[PAGE EXCERPT Boundary: Start]

PROPULSION DEVICE AND A VTOL AIRCRAFT WITH A PROPULSION DEVICE

Abstract

The disclosure relates to a drive device having an electric drive, which is connected to an aircraft structure of a vertical take-off and landing (VTOL) aircraft, characterized by a strut device that connects the electric drive to the aircraft structure. The electric drive is configured to be pivotable relative to the aircraft structure about a pivot axis by a pivoting device, and at least one attachment device of the pivoting device is arranged on the aircraft structure.

Claims

1. A drive device comprising: an electric drive; and a strut device configured to connect the electric drive to an aircraft structure of a vertical take-off and landing (VTOL) aircraft, wherein the electric drive is configured to be pivotable relative to the aircraft structure about a pivot axis by a pivoting device, and wherein at least one attachment device of the pivoting device is arranged on the aircraft structure.

2. The drive device of claim 1, wherein the at least one attachment device is arranged above an axial, horizontal mid-plane of the drive device.

3. The drive device of claim 1, wherein the at least one attachment device has an offset to a rear relative to the electric drive in a horizontal flight direction, and wherein the offset corresponds to at least a diameter of the strut device.

4. The drive device of claim 1, wherein at least one cooling air duct is configured to lead cooling air to a rear side of the electric drive.

5. The drive device of claim 4, wherein at least one electric inverter unit is arranged on the strut device with a heat exchange surface to the at least one cooling air duct.

6. The drive device of claim 1, wherein the pivot axis for at least one part of the strut device is configured to be positioned through two points of the aircraft structure.

7. The drive device of claim 1, wherein the pivot axis is configured to be located in an interior of an aircraft part.

8. The drive device of claim 1, wherein the strut device is coupled to an actuator of the pivoting device.

9. The drive device of claim 1, wherein the pivoting device is connected to the strut device via an articulated lever device.

10. The drive device of claim 1, wherein the strut device is configured to be pivotable by the pivoting device between a position for a horizontal flight direction and a position for a vertical flight direction.

[PAGE EXCERPT Boundary: End]
[DATASET Boundary: Start]

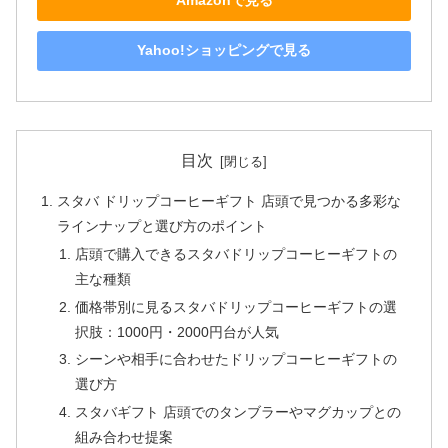
Amazonで見る
Yahoo!ショッピングで見る
目次
スタバ ドリップコーヒーギフト 店頭で見つかる多彩な
ラインナップと選び方のポイント
店頭で購入できるスタバドリップコーヒーギフトの
主な種類
価格帯別に見るスタバドリップコーヒーギフトの選
択肢：1000円・2000円台が人気
シーンや相手に合わせたドリップコーヒーギフトの
選び方
スタバギフト 店頭でのタンブラーやマグカップとの
組み合わせ提案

[DATASET Boundary: End]

__WHAT THIS EXERCISE ASKS__:
• A. In the patent excerpt, what is the minimum amount that the attachment device's rearward offset must correspond to?
• B. Write out the section of the patent excerpt that opens with the words containing "6. The drive" and closes with "the pivoting device.".

__WRITTEN RESPONSES__:
• A. At least a diameter of the strut device.

• B.
6. The drive device of claim 1, wherein the pivot axis for at least one part of the strut device is configured to be positioned through two points of the aircraft structure.

7. The drive device of claim 1, wherein the pivot axis is configured to be located in an interior of an aircraft part.

8. The drive device of claim 1, wherein the strut device is coupled to an actuator of the pivoting device.